The Sun Also Rises


For a while I’ve been trying to do something about it. And so has everybody else. As the relentless moon pulls the ocean, the tide rushes in, higher than myself. I am surrounded by loneliness. The epic selfish tragedy of us is that we are lonely. It’s epic because loneliness is under most of our thoughts and actions, good or bad, big or small. Except for the ones motivated by jealousy or guilt, but most often it’s a mixture of all three. It’s selfish because the business is utterly self-centered. Our biggest concern is not world poverty, climate change, or justice, but our psychological well-being. But after all, we’re all only human. What can we do about our weak self-pity? Not much. Nevertheless, it doesn’t render the whole affair somehow less egocentric and foolish. Finally, it’s a tragedy because one rarely finds an effective cure. Very rarely, people come across a 100% antidote. Others are mere painkillers, maybe a 40%. But even for the 100% antidotes, who knows? The most effective drugs for an incurable illness are often anesthetics and hallucinogens.

To keep myself from drowning, I desperately paw in the air. I listen to music. You can choose rock to beat your senses up, the blues for deep resonation. At the same time, music is also an effective lock for the loop of depression. I reach out to friends. They shortly fill the emptiness inside, but when we part, and I look down, I find that the eddie below me has grown, gobbling me down. I talk to my family. It's the safest bay, but I’m in a boarding school, so no. A book, perhaps. I am not exceptionally hopeful as I pick up my favorite: The Sun Also Rises.

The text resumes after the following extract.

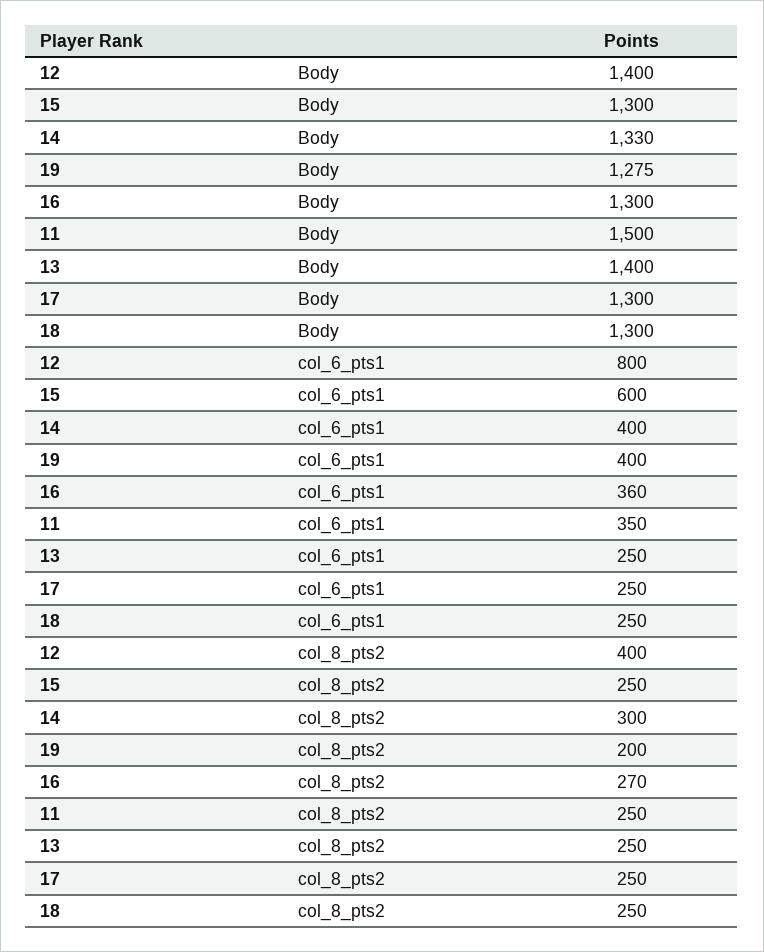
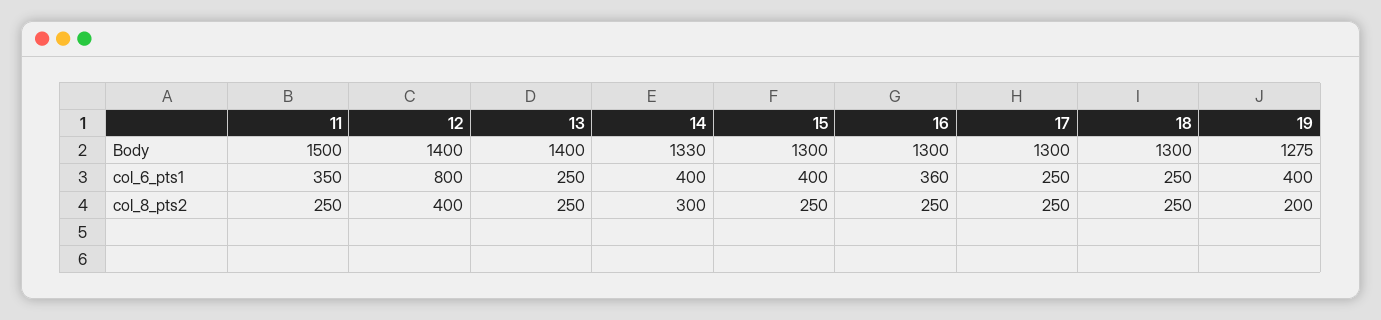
15, col_6_pts1: 600 -> 400
16, col_8_pts2: 270 -> 250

The Sun Also Rises introduces the Hemingway-ian hero, Jake Barnes. Jake keeps many acquaintances, but he also dislikes most of them, either out of envy or moral judgement. That’s me. He despises Robert Cohn for his insecurity and foolishness, and his hate deepens when Cohn goes out with Brett Ashley. Though half blinded by love, Jake disapproves Brett’s way of coping with the scar of war: having numerous affairs. Nonetheless, Jake hangs out with these people. Friends, food, and fishing relieves his pain to some extent. One important thing to point out is that Jake is strikingly similar to Cohn. They are both writers, athletes, and attracted to Brett. The difference, I suppose, is that Jake is aware of his lonely insecurity and tries to shut up about it. That quality, apart from him being the narrator, makes him more likeable to the common eye. Or to me, at least. So I try to shut up about my epic selfish tragedy, too.

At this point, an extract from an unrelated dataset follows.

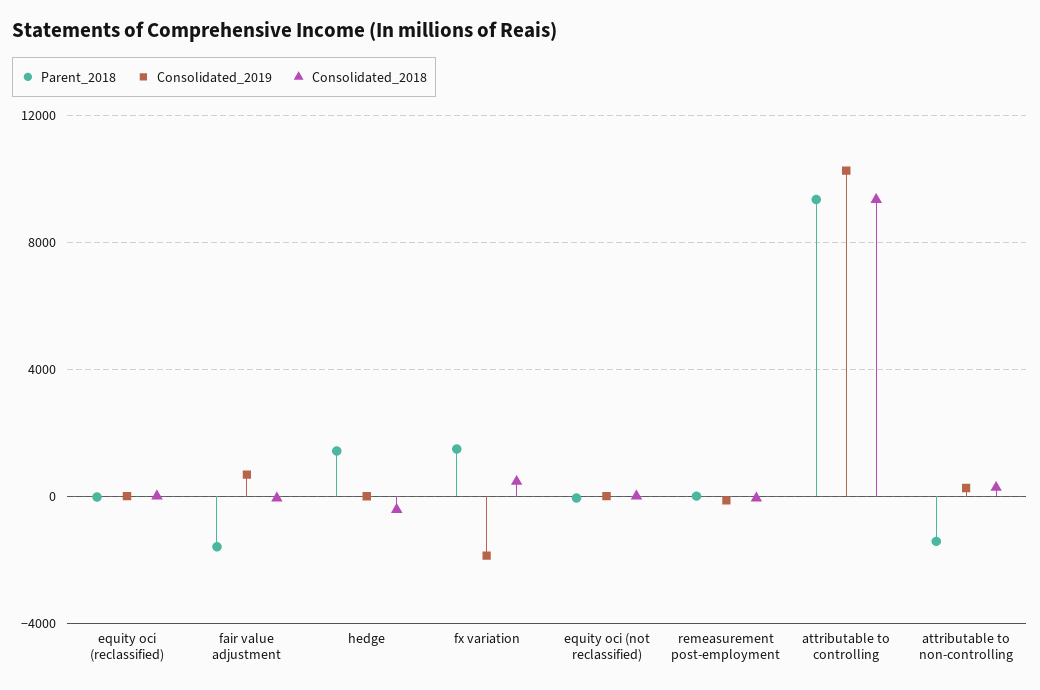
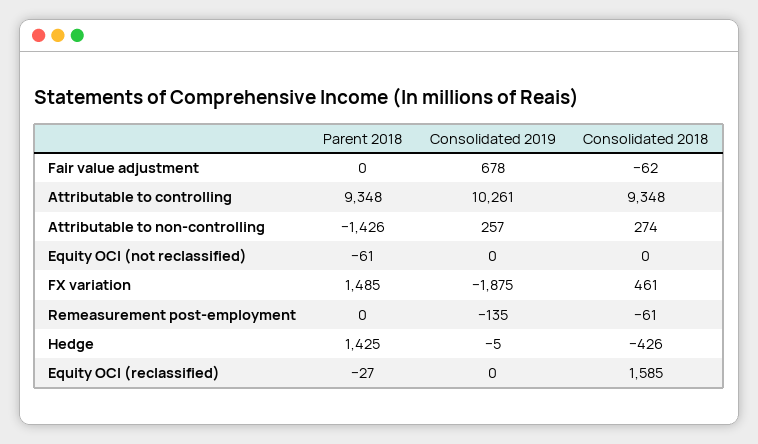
Consolidated_2018, equity oci (reclassified): 0 -> 1585
Parent_2018, fair value adjustment: -1500 -> 0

Jake is my favorite fictional character not only because he is quietly insightful, but also because he is broken. Mentally and physically damaged, Jake still goes on with life. Often times, the loneliness washes back, but still I do not wish to succumb. I am no war veteran, but Jake is my hero. But why? Why does Jake go on?


Opening my laptop, I go to an online literature forum. One user asks, “What is the point of The Sun Also Rises?” I click on the question, desperate to know the answers that the literature academics will give us. But the wifi shuts down, and the page won’t reload. I wait for a few minutes. Looking at the beige wallpaper of the half-loaded and refusing-to-load-further forum page, it suddenly comes to me: there is no point. Maybe that’s what Hemingway tried to tell us. That it in itself is the point. The broken people of the Lost Generation struggle to find a meaning in life. The end. We are lost, we are lonely, but we go on. It’s a life-sized, though not odyssean-heroic, struggle. As I float, I look up at the sky up high above me. Maybe I’ll understand why the moon gives us this shit someday. Meanwhile, the tide ebbs out, and I continue to swim.